Figure-understanding tasks
================

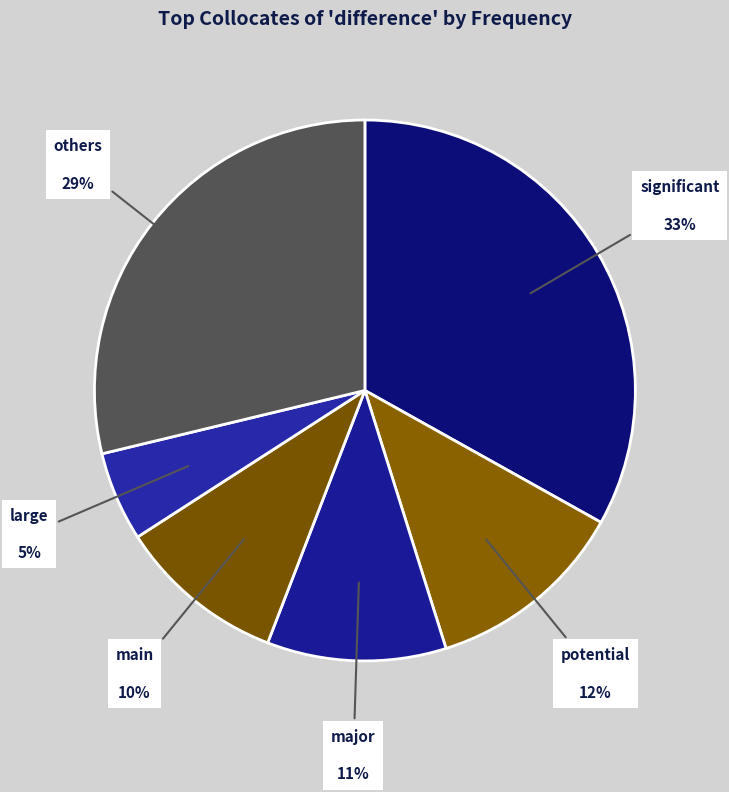

To the nearest percent, what percentage of the pie is major?

11%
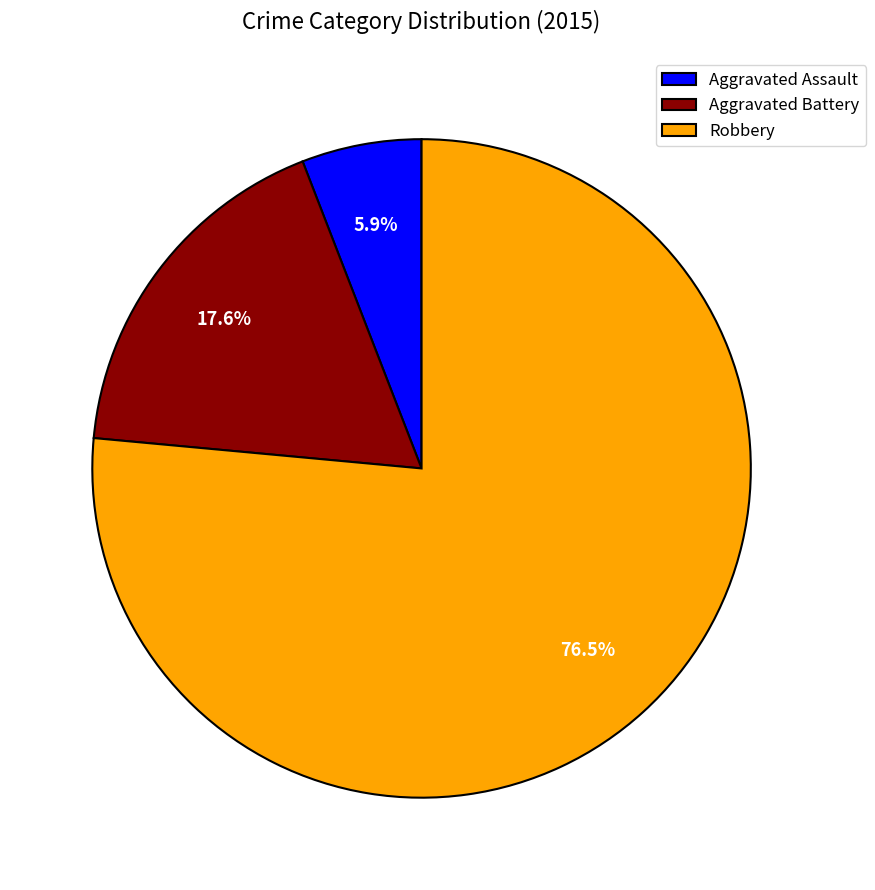

Between Aggravated Battery and Robbery, which is larger?

Robbery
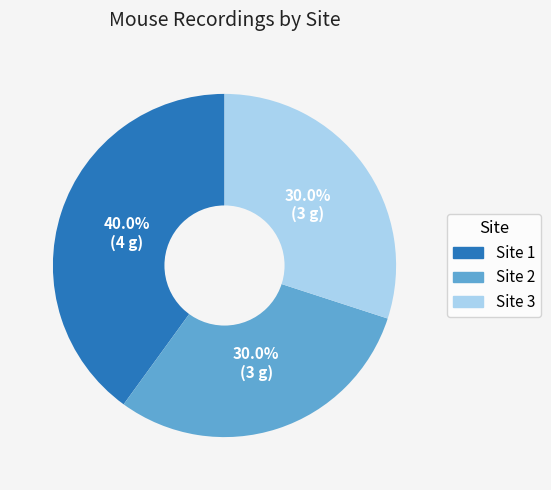

Is there any slice that represents more than half of the pie?

No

================

The task
Print the lines above word for word, leaving out the pictures.

Answer space
To the nearest percent, what percentage of the pie is major?

11%

Between Aggravated Battery and Robbery, which is larger?

Robbery

Is there any slice that represents more than half of the pie?

No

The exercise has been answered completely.